The next morning, we arrived at Deception Island, one of the most unique places in Antarctica. It’s the caldera of an active volcano and one of only two places in the world (the other being Santorini, Greece) where ships can sail directly into a volcanic caldera.
The Polar Plunge: Jumping Into Antarctic Waters
Deception Island is also where we faced our next challenge: the Polar Plunge.

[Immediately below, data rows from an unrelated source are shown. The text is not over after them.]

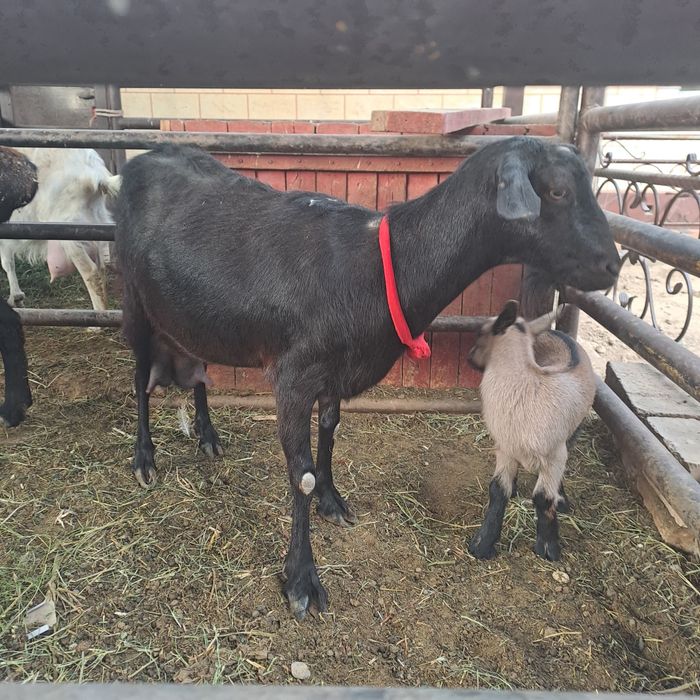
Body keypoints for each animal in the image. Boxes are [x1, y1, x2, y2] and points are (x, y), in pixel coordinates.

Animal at [1, 148, 117, 310]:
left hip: (71, 232)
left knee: (91, 273)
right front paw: (16, 297)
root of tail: (95, 174)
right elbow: (8, 261)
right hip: (96, 226)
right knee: (101, 269)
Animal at [467, 299, 596, 561]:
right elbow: (498, 490)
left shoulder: (555, 456)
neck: (524, 385)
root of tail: (556, 332)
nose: (469, 358)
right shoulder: (505, 448)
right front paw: (482, 544)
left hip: (572, 433)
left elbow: (543, 498)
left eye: (480, 333)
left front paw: (548, 548)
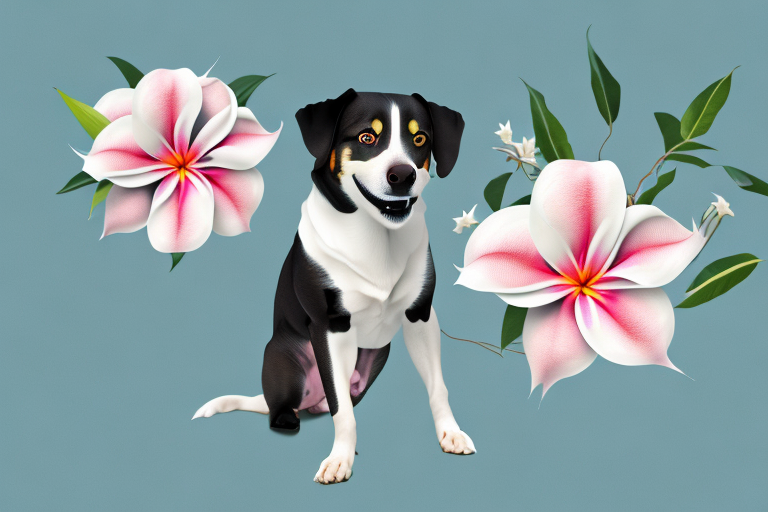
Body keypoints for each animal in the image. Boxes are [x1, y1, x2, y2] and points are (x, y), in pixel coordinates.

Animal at [192, 89, 474, 484]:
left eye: (420, 140)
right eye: (367, 138)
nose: (402, 175)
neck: (377, 235)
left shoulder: (420, 316)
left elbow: (437, 387)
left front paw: (451, 433)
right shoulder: (331, 326)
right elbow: (343, 412)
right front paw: (339, 460)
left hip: (375, 358)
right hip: (281, 356)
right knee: (293, 406)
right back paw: (288, 418)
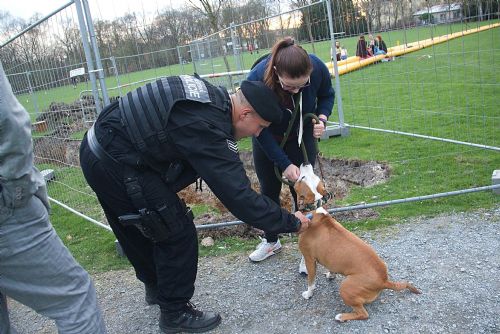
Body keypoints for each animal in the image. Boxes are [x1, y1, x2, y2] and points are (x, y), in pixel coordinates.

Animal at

Jumping into freezing Antarctic water was not my idea of fun, but John was determined — and I wasn’t about to let him do it alone. The water was shockingly cold, but somehow once I got out, it didn’t feel quite as bad as I expected.
We survived.
I didn’t die.
And yes — we’d do it again.
Final Landing on Deception Island
Our last disembarkation took place on Deception Island itself. Because it’s an active volcano, the ground beneath the rocks is actually warm if you dig down a few inches.
Despite the harsh environment, we still spotted gentoo and chinstrap penguins, along with skuas nearby. Walking around the island, we could see remnants of its past as a whale processing station in the early 1900s, including whale bones and equipment later buried by volcanic mudflows.
Before landing, we received a safety briefing outlining what to do in the event of an eruption — a surreal reminder of just how powerful nature is here.
A Bittersweet Goodbye to Antarctica
Returning to the ship for the final time was emotional. While we still had two days at sea ahead of us before reaching Ushuaia and eventually Buenos Aires, it felt impossible that our time in Antarctica was already coming to an end.
This journey gave us memories we’ll carry forever —
Thanks for coming along on this incredible adventure with us.